Рор Петрович довольный положил трубку и сказал:
- Вот и все, что мне в лучшем случае удастся у него отсудить - по одному "гав!" за каждый миллион долларов. Лучше уж сразу эти "гав" у него получить. А украденные деньги он так хорошо запрятал, что наверняка и сам не помнит куда. Ведь память у человека - это тоже средство выжить - или, по крайней мере, спасти украденное.
- Неужели Лапидевский украл у тебя четыре миллиона долларов? - ужаснулась Ланчикова.
- Если как следует поскрести по сусекам, то наверняка побольше. Но это не так много - по сравнению с остальными Агрономами и Химиками. Но Лапидевский-Гаврилов тебя, моя дорогая, ко мне прислал. Значит, это он нас с тобой познакомил. За это ему вполне можно простить четыре миллиона. Этот подонок сейчас так напуган, что годик-другой поработает честно. Все равно, кого бы я сейчас ни поставил руководить Новокостромским химкомбинатом вместо Лапидевского, тот сразу же начнет воровать еще больше, а все деньги от перепродажи каучука и покрышек оставлять на своих номерных зарубежных счетах.
- Как это ужасно! - продолжала сокрушаться Ланчикова, имея в виду свои зряшние визиты к Лапидевскому-Гаврилову.
- Ничего необычного здесь нет! - успокоил ее Фортепьянов. - Точно так же Эстония в начале горбач-елкиных грабежей вышла на первое место в мире по продаже меди и других цветных металлов. А теперь благодаря Новокостромским и прочим нашим ворюгам больше всего синтетического каучука и аммиачных удобрений "производится" на Багамах, где кроме банковских контор и океанского прибоя ничего нет, - улыбнулся одними губами господин Фортепьянов. Выглядел он совсем уставшим.

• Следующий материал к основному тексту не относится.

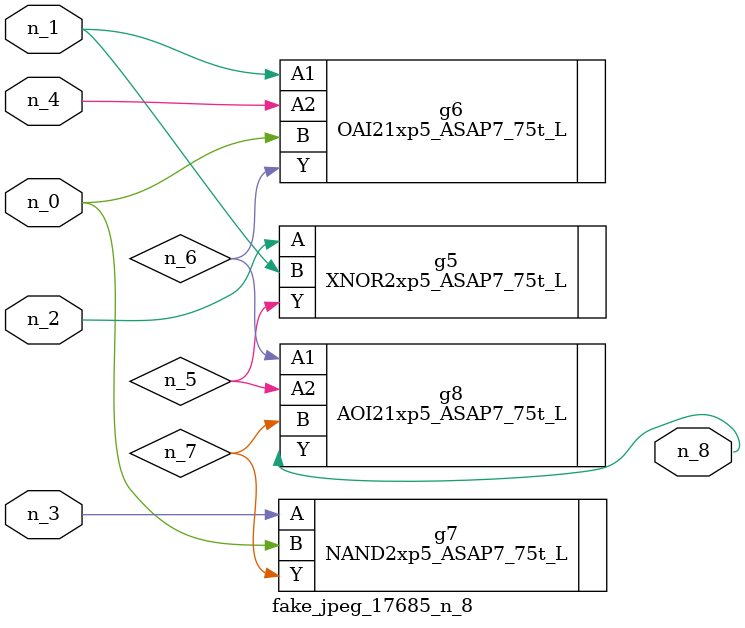
<source format=v>
module fake_jpeg_17685_n_8 (n_3, n_2, n_1, n_0, n_4, n_8);

input n_3;
input n_2;
input n_1;
input n_0;
input n_4;

output n_8;

wire n_6;
wire n_5;
wire n_7;

XNOR2xp5_ASAP7_75t_L g5 ( 
.A(n_2),
.B(n_1),
.Y(n_5)
);

OAI21xp5_ASAP7_75t_L g6 ( 
.A1(n_1),
.A2(n_4),
.B(n_0),
.Y(n_6)
);

NAND2xp5_ASAP7_75t_L g7 ( 
.A(n_3),
.B(n_0),
.Y(n_7)
);

AOI21xp5_ASAP7_75t_L g8 ( 
.A1(n_6),
.A2(n_5),
.B(n_7),
.Y(n_8)
);


endmodule
</source>
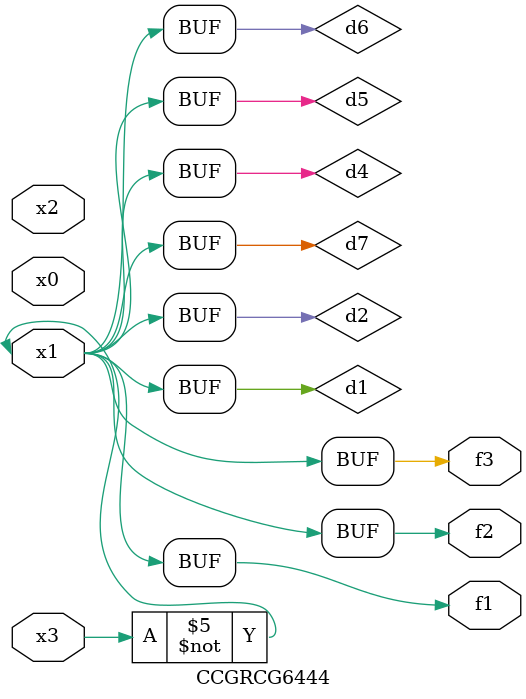
<source format=v>
module CCGRCG6444(
	input x0, x1, x2, x3,
	output f1, f2, f3
);

	wire d1, d2, d3, d4, d5, d6, d7;

	not (d1, x3);
	buf (d2, x1);
	xnor (d3, d1, d2);
	nor (d4, d1);
	buf (d5, d1, d2);
	buf (d6, d4, d5);
	nand (d7, d4);
	assign f1 = d6;
	assign f2 = d7;
	assign f3 = d6;
endmodule

</source>
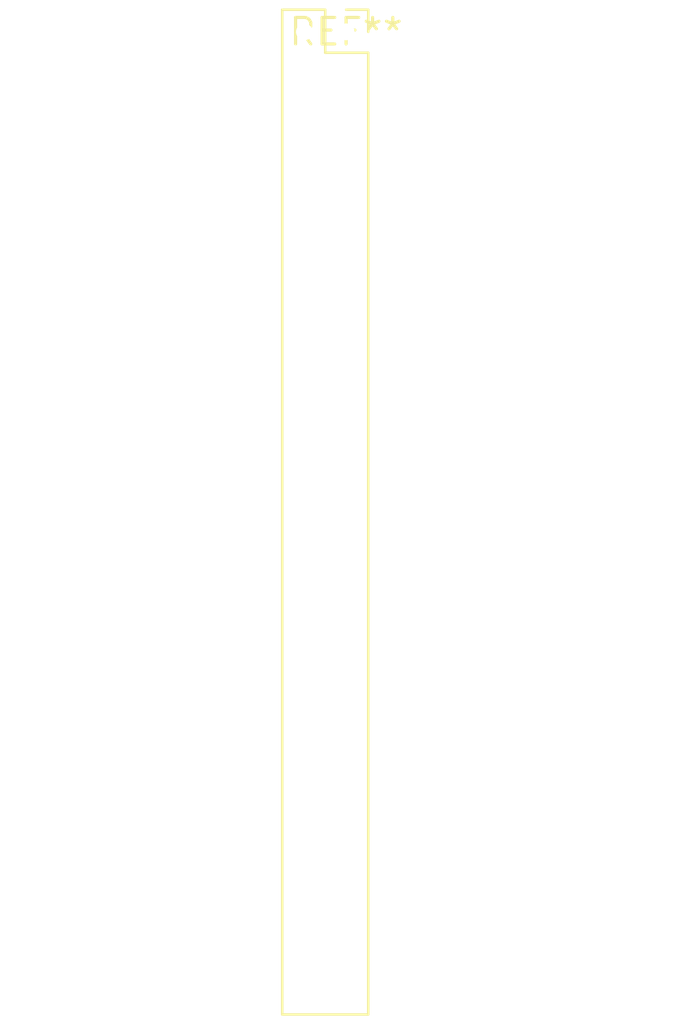
<source format=kicad_pcb>
(kicad_pcb (version 20240108) (generator pcbnew)

  (general
    (thickness 1.6)
  )

  (paper "A4")
  (layers
    (0 "F.Cu" signal)
    (31 "B.Cu" signal)
    (32 "B.Adhes" user "B.Adhesive")
    (33 "F.Adhes" user "F.Adhesive")
    (34 "B.Paste" user)
    (35 "F.Paste" user)
    (36 "B.SilkS" user "B.Silkscreen")
    (37 "F.SilkS" user "F.Silkscreen")
    (38 "B.Mask" user)
    (39 "F.Mask" user)
    (40 "Dwgs.User" user "User.Drawings")
    (41 "Cmts.User" user "User.Comments")
    (42 "Eco1.User" user "User.Eco1")
    (43 "Eco2.User" user "User.Eco2")
    (44 "Edge.Cuts" user)
    (45 "Margin" user)
    (46 "B.CrtYd" user "B.Courtyard")
    (47 "F.CrtYd" user "F.Courtyard")
    (48 "B.Fab" user)
    (49 "F.Fab" user)
    (50 "User.1" user)
    (51 "User.2" user)
    (52 "User.3" user)
    (53 "User.4" user)
    (54 "User.5" user)
    (55 "User.6" user)
    (56 "User.7" user)
    (57 "User.8" user)
    (58 "User.9" user)
  )

  (setup
    (pad_to_mask_clearance 0)
    (pcbplotparams
      (layerselection 0x00010fc_ffffffff)
      (plot_on_all_layers_selection 0x0000000_00000000)
      (disableapertmacros false)
      (usegerberextensions false)
      (usegerberattributes false)
      (usegerberadvancedattributes false)
      (creategerberjobfile false)
      (dashed_line_dash_ratio 12.000000)
      (dashed_line_gap_ratio 3.000000)
      (svgprecision 4)
      (plotframeref false)
      (viasonmask false)
      (mode 1)
      (useauxorigin false)
      (hpglpennumber 1)
      (hpglpenspeed 20)
      (hpglpendiameter 15.000000)
      (dxfpolygonmode false)
      (dxfimperialunits false)
      (dxfusepcbnewfont false)
      (psnegative false)
      (psa4output false)
      (plotreference false)
      (plotvalue false)
      (plotinvisibletext false)
      (sketchpadsonfab false)
      (subtractmaskfromsilk false)
      (outputformat 1)
      (mirror false)
      (drillshape 1)
      (scaleselection 1)
      (outputdirectory "")
    )
  )

  (net 0 "")

  (footprint "PinSocket_2x24_P2.00mm_Vertical" (layer "F.Cu") (at 0 0))

)

</source>
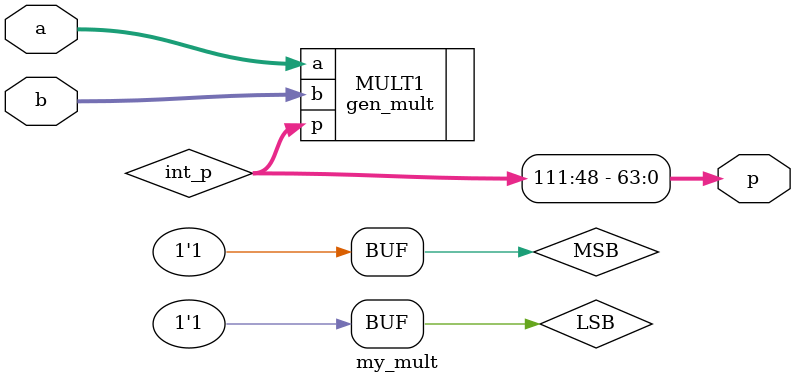
<source format=v>
/*
    my_mult must take a DATA_WIDTH >= INT_WIDTH >= BIT_SHIFT
    DATA_WIDTH - Indicates the size of the DATA
        For INT_WIDTH = 16: 
        * DATA_WIDTH = 64 -> 16Q48
        * DATA_WIDTH = 48 -> 16Q32
        * DATA_WIDTH = 32 -> 16Q16
    INT_WIDTH - Indicates the integer size
    BIT_SHIFT - divides the output by 2^BITSHIFT
    DEC_FORMAT - REDUCE LEAST SIGNIFICANT BITS
    INT_FORMAT - REDUCE MOST SIGNIFICANT BITS
*/
module my_mult
#(
	parameter DATA_WIDTH = 64,
	parameter OUT_WIDTH = DATA_WIDTH,
	parameter INT_WIDTH = 16,
	parameter BIT_SHIFT = 0,
	parameter DEC_FORMAT = 0,
	parameter INT_FORMAT = 0
)
(
	input  [DATA_WIDTH - 1 : 0] a,
	input  [DATA_WIDTH - 1 : 0] b,
	output [OUT_WIDTH - 1 : 0] p
);
	wire [DATA_WIDTH + DATA_WIDTH - 1:0] int_p;

	reg MSB = (DATA_WIDTH*2-1-INT_WIDTH)+BIT_SHIFT-INT_FORMAT;
	reg LSB = (DATA_WIDTH-1-INT_WIDTH)+BIT_SHIFT+DEC_FORMAT;
	assign p = int_p[((DATA_WIDTH*2-1-INT_WIDTH)+BIT_SHIFT)-INT_FORMAT : ((DATA_WIDTH-INT_WIDTH)+BIT_SHIFT)+DEC_FORMAT];
       
	gen_mult #(.DATA_WIDTH(DATA_WIDTH)) MULT1 (.a(a), .b(b), .p(int_p));
endmodule

</source>
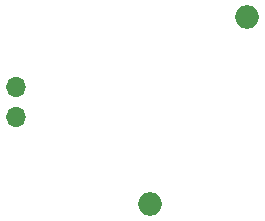
<source format=gbr>
%TF.GenerationSoftware,KiCad,Pcbnew,(6.0.9)*%
%TF.CreationDate,2024-03-30T18:15:30+01:00*%
%TF.ProjectId,HBW-IO-4-FM_Platine2,4842572d-494f-42d3-942d-464d5f506c61,rev?*%
%TF.SameCoordinates,Original*%
%TF.FileFunction,Soldermask,Bot*%
%TF.FilePolarity,Negative*%
%FSLAX46Y46*%
G04 Gerber Fmt 4.6, Leading zero omitted, Abs format (unit mm)*
G04 Created by KiCad (PCBNEW (6.0.9)) date 2024-03-30 18:15:30*
%MOMM*%
%LPD*%
G01*
G04 APERTURE LIST*
%ADD10O,1.700000X1.700000*%
%ADD11O,2.000000X2.000000*%
G04 APERTURE END LIST*
D10*
%TO.C,J1*%
X127900000Y-91660000D03*
X127900000Y-94200000D03*
%TD*%
D11*
%TO.C,ST3*%
X147400000Y-85750000D03*
%TD*%
%TO.C,ST4*%
X139200000Y-101550000D03*
%TD*%
M02*

</source>
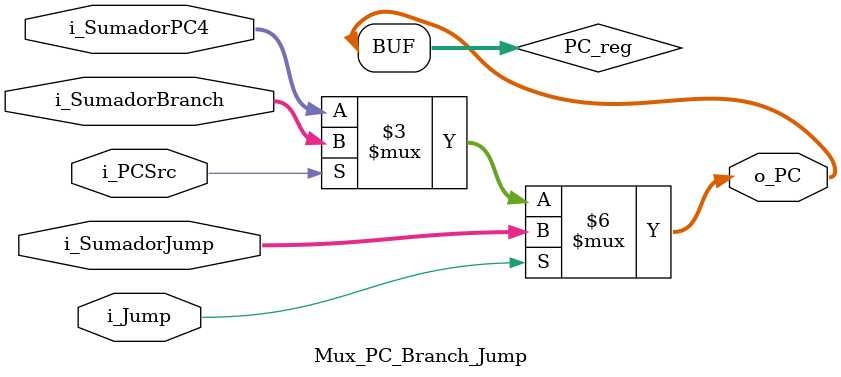
<source format=v>
`timescale 1ns / 1ps

module Mux_PC_Branch_Jump
    #(
        parameter NBITS     =  32
    )
    (
        input   wire                            i_Jump          ,
        input   wire                            i_PCSrc         ,
        input   wire    [NBITS-1      :0]       i_SumadorBranch ,
        input   wire    [NBITS-1      :0]       i_SumadorPC4    ,        
        input   wire    [NBITS-1      :0]       i_SumadorJump   ,
        output  wire    [NBITS-1      :0]       o_PC            
    );
    
    reg             [NBITS-1  :0]          PC_reg   ;
   
     
    assign          o_PC             =     PC_reg   ;
      
    
    always @(*)
    begin
        
        if(i_Jump)
            PC_reg      <=  i_SumadorJump   ;
        else if(i_PCSrc)
            PC_reg      <=  i_SumadorBranch ;
        else
            PC_reg      <=  i_SumadorPC4    ;
             
            
    end   
endmodule

</source>
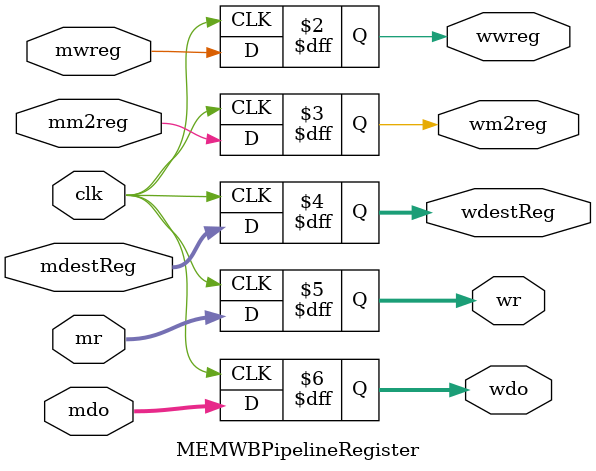
<source format=v>
module MEMWBPipelineRegister (
    input clk,
    input mwreg,
    input mm2reg,
    input [4:0] mdestReg,
    input [31:0] mr,
    input [31:0] mdo,

    output reg wwreg,
    output reg wm2reg,
    output reg [4:0] wdestReg,
    output reg [31:0] wr,
    output reg [31:0] wdo
);
    
always @(posedge clk ) begin
    wwreg = mwreg;
    wm2reg = mm2reg;
    wdestReg = mdestReg;
    wr = mr;
    wdo = mdo;
end

endmodule
</source>
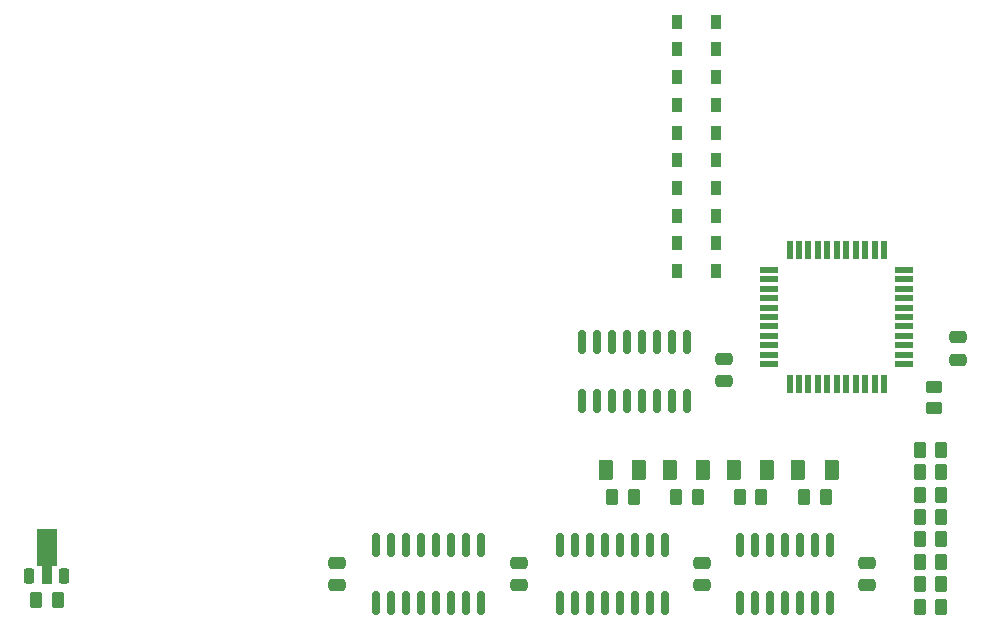
<source format=gbr>
%TF.GenerationSoftware,KiCad,Pcbnew,8.0.1*%
%TF.CreationDate,2024-06-09T22:48:08+01:00*%
%TF.ProjectId,BBC-USBSlim,4242432d-5553-4425-936c-696d2e6b6963,rev?*%
%TF.SameCoordinates,Original*%
%TF.FileFunction,Paste,Top*%
%TF.FilePolarity,Positive*%
%FSLAX46Y46*%
G04 Gerber Fmt 4.6, Leading zero omitted, Abs format (unit mm)*
G04 Created by KiCad (PCBNEW 8.0.1) date 2024-06-09 22:48:08*
%MOMM*%
%LPD*%
G01*
G04 APERTURE LIST*
G04 Aperture macros list*
%AMRoundRect*
0 Rectangle with rounded corners*
0 $1 Rounding radius*
0 $2 $3 $4 $5 $6 $7 $8 $9 X,Y pos of 4 corners*
0 Add a 4 corners polygon primitive as box body*
4,1,4,$2,$3,$4,$5,$6,$7,$8,$9,$2,$3,0*
0 Add four circle primitives for the rounded corners*
1,1,$1+$1,$2,$3*
1,1,$1+$1,$4,$5*
1,1,$1+$1,$6,$7*
1,1,$1+$1,$8,$9*
0 Add four rect primitives between the rounded corners*
20,1,$1+$1,$2,$3,$4,$5,0*
20,1,$1+$1,$4,$5,$6,$7,0*
20,1,$1+$1,$6,$7,$8,$9,0*
20,1,$1+$1,$8,$9,$2,$3,0*%
%AMFreePoly0*
4,1,9,3.862500,-0.866500,0.737500,-0.866500,0.737500,-0.450000,-0.737500,-0.450000,-0.737500,0.450000,0.737500,0.450000,0.737500,0.866500,3.862500,0.866500,3.862500,-0.866500,3.862500,-0.866500,$1*%
G04 Aperture macros list end*
%ADD10RoundRect,0.250000X0.262500X0.450000X-0.262500X0.450000X-0.262500X-0.450000X0.262500X-0.450000X0*%
%ADD11R,0.550000X1.500000*%
%ADD12R,1.500000X0.550000*%
%ADD13RoundRect,0.250000X0.375000X0.625000X-0.375000X0.625000X-0.375000X-0.625000X0.375000X-0.625000X0*%
%ADD14R,0.900000X1.200000*%
%ADD15RoundRect,0.250000X-0.262500X-0.450000X0.262500X-0.450000X0.262500X0.450000X-0.262500X0.450000X0*%
%ADD16RoundRect,0.250000X-0.475000X0.250000X-0.475000X-0.250000X0.475000X-0.250000X0.475000X0.250000X0*%
%ADD17RoundRect,0.225000X0.225000X-0.425000X0.225000X0.425000X-0.225000X0.425000X-0.225000X-0.425000X0*%
%ADD18FreePoly0,90.000000*%
%ADD19RoundRect,0.250000X0.450000X-0.262500X0.450000X0.262500X-0.450000X0.262500X-0.450000X-0.262500X0*%
%ADD20RoundRect,0.150000X0.150000X-0.825000X0.150000X0.825000X-0.150000X0.825000X-0.150000X-0.825000X0*%
%ADD21RoundRect,0.250000X0.475000X-0.250000X0.475000X0.250000X-0.475000X0.250000X-0.475000X-0.250000X0*%
G04 APERTURE END LIST*
D10*
%TO.C,R14*%
X153750000Y-112575000D03*
X151925000Y-112575000D03*
%TD*%
D11*
%TO.C,U6*%
X148900000Y-95650000D03*
X148100000Y-95650000D03*
X147300000Y-95650000D03*
X146500000Y-95650000D03*
X145700000Y-95650000D03*
X144900000Y-95650000D03*
X144100000Y-95650000D03*
X143300000Y-95650000D03*
X142500000Y-95650000D03*
X141700000Y-95650000D03*
X140900000Y-95650000D03*
D12*
X139200000Y-97350000D03*
X139200000Y-98150000D03*
X139200000Y-98950000D03*
X139200000Y-99750000D03*
X139200000Y-100550000D03*
X139200000Y-101350000D03*
X139200000Y-102150000D03*
X139200000Y-102950000D03*
X139200000Y-103750000D03*
X139200000Y-104550000D03*
X139200000Y-105350000D03*
D11*
X140900000Y-107050000D03*
X141700000Y-107050000D03*
X142500000Y-107050000D03*
X143300000Y-107050000D03*
X144100000Y-107050000D03*
X144900000Y-107050000D03*
X145700000Y-107050000D03*
X146500000Y-107050000D03*
X147300000Y-107050000D03*
X148100000Y-107050000D03*
X148900000Y-107050000D03*
D12*
X150600000Y-105350000D03*
X150600000Y-104550000D03*
X150600000Y-103750000D03*
X150600000Y-102950000D03*
X150600000Y-102150000D03*
X150600000Y-101350000D03*
X150600000Y-100550000D03*
X150600000Y-99750000D03*
X150600000Y-98950000D03*
X150600000Y-98150000D03*
X150600000Y-97350000D03*
%TD*%
D10*
%TO.C,R8*%
X153750000Y-123975000D03*
X151925000Y-123975000D03*
%TD*%
%TO.C,R3*%
X127718000Y-116550000D03*
X125893000Y-116550000D03*
%TD*%
D13*
%TO.C,D14*%
X128185500Y-114311000D03*
X125385500Y-114311000D03*
%TD*%
D14*
%TO.C,D6*%
X134650000Y-85730000D03*
X131350000Y-85730000D03*
%TD*%
D15*
%TO.C,R6*%
X77137500Y-125300000D03*
X78962500Y-125300000D03*
%TD*%
D10*
%TO.C,R7*%
X153750000Y-125875000D03*
X151925000Y-125875000D03*
%TD*%
D14*
%TO.C,D10*%
X134650000Y-76330000D03*
X131350000Y-76330000D03*
%TD*%
%TO.C,D3*%
X134650000Y-92780000D03*
X131350000Y-92780000D03*
%TD*%
D10*
%TO.C,R11*%
X153750000Y-118275000D03*
X151925000Y-118275000D03*
%TD*%
%TO.C,R13*%
X153750000Y-114475000D03*
X151925000Y-114475000D03*
%TD*%
D16*
%TO.C,C4*%
X133510000Y-122150000D03*
X133510000Y-124050000D03*
%TD*%
D14*
%TO.C,D7*%
X134650000Y-83380000D03*
X131350000Y-83380000D03*
%TD*%
D17*
%TO.C,Q1*%
X76500000Y-123250000D03*
D18*
X78000000Y-123162500D03*
D17*
X79500000Y-123250000D03*
%TD*%
D16*
%TO.C,C1*%
X102610000Y-122150000D03*
X102610000Y-124050000D03*
%TD*%
D19*
%TO.C,R4*%
X153150000Y-109062500D03*
X153150000Y-107237500D03*
%TD*%
D16*
%TO.C,C3*%
X135350000Y-104900000D03*
X135350000Y-106800000D03*
%TD*%
%TO.C,C5*%
X147460000Y-122150000D03*
X147460000Y-124050000D03*
%TD*%
D13*
%TO.C,D13*%
X133603500Y-114311000D03*
X130803500Y-114311000D03*
%TD*%
%TO.C,D11*%
X144453500Y-114311000D03*
X141653500Y-114311000D03*
%TD*%
D10*
%TO.C,R2*%
X133136000Y-116550000D03*
X131311000Y-116550000D03*
%TD*%
D14*
%TO.C,D1*%
X134650000Y-97430000D03*
X131350000Y-97430000D03*
%TD*%
D20*
%TO.C,U3*%
X123300000Y-108450000D03*
X124570000Y-108450000D03*
X125840000Y-108450000D03*
X127110000Y-108450000D03*
X128380000Y-108450000D03*
X129650000Y-108450000D03*
X130920000Y-108450000D03*
X132190000Y-108450000D03*
X132190000Y-103500000D03*
X130920000Y-103500000D03*
X129650000Y-103500000D03*
X128380000Y-103500000D03*
X127110000Y-103500000D03*
X125840000Y-103500000D03*
X124570000Y-103500000D03*
X123300000Y-103500000D03*
%TD*%
D14*
%TO.C,D4*%
X134650000Y-90430000D03*
X131350000Y-90430000D03*
%TD*%
D10*
%TO.C,R10*%
X153750000Y-120175000D03*
X151925000Y-120175000D03*
%TD*%
%TO.C,R12*%
X153750000Y-116375000D03*
X151925000Y-116375000D03*
%TD*%
D16*
%TO.C,C2*%
X117960000Y-122150000D03*
X117960000Y-124050000D03*
%TD*%
D10*
%TO.C,R1*%
X138518000Y-116550000D03*
X136693000Y-116550000D03*
%TD*%
D21*
%TO.C,C6*%
X155200000Y-104950000D03*
X155200000Y-103050000D03*
%TD*%
D20*
%TO.C,U1*%
X105850000Y-125575000D03*
X107120000Y-125575000D03*
X108390000Y-125575000D03*
X109660000Y-125575000D03*
X110930000Y-125575000D03*
X112200000Y-125575000D03*
X113470000Y-125575000D03*
X114740000Y-125575000D03*
X114740000Y-120625000D03*
X113470000Y-120625000D03*
X112200000Y-120625000D03*
X110930000Y-120625000D03*
X109660000Y-120625000D03*
X108390000Y-120625000D03*
X107120000Y-120625000D03*
X105850000Y-120625000D03*
%TD*%
D14*
%TO.C,D2*%
X134650000Y-95110000D03*
X131350000Y-95110000D03*
%TD*%
D15*
%TO.C,R5*%
X142161000Y-116561000D03*
X143986000Y-116561000D03*
%TD*%
D20*
%TO.C,U4*%
X136690000Y-125575000D03*
X137960000Y-125575000D03*
X139230000Y-125575000D03*
X140500000Y-125575000D03*
X141770000Y-125575000D03*
X143040000Y-125575000D03*
X144310000Y-125575000D03*
X144310000Y-120625000D03*
X143040000Y-120625000D03*
X141770000Y-120625000D03*
X140500000Y-120625000D03*
X139230000Y-120625000D03*
X137960000Y-120625000D03*
X136690000Y-120625000D03*
%TD*%
D14*
%TO.C,D8*%
X134650000Y-81030000D03*
X131350000Y-81030000D03*
%TD*%
D20*
%TO.C,U2*%
X121490000Y-125575000D03*
X122760000Y-125575000D03*
X124030000Y-125575000D03*
X125300000Y-125575000D03*
X126570000Y-125575000D03*
X127840000Y-125575000D03*
X129110000Y-125575000D03*
X130380000Y-125575000D03*
X130380000Y-120625000D03*
X129110000Y-120625000D03*
X127840000Y-120625000D03*
X126570000Y-120625000D03*
X125300000Y-120625000D03*
X124030000Y-120625000D03*
X122760000Y-120625000D03*
X121490000Y-120625000D03*
%TD*%
D10*
%TO.C,R9*%
X153750000Y-122075000D03*
X151925000Y-122075000D03*
%TD*%
D14*
%TO.C,D5*%
X134650000Y-88080000D03*
X131350000Y-88080000D03*
%TD*%
D13*
%TO.C,D12*%
X138985500Y-114311000D03*
X136185500Y-114311000D03*
%TD*%
D14*
%TO.C,D9*%
X134650000Y-78680000D03*
X131350000Y-78680000D03*
%TD*%
M02*

</source>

Тут купе остановилось, и дверь лимузина опять отпорхнула. Рор Петрович пропустил Оленьку, вышел сам, удивился и очень обрадовался. Оказывается, "выездники" Пако Кочканяна доставили их на старую, доставшуюся ему еще от родителей, дачу. Господин Фортепьянов специально оговорил такую возможность - чтобы раз в месяц он обязательно тут бывал. И сегодня он был очень доволен, что их привезли в такое сокровенное, столь любимое им поместье.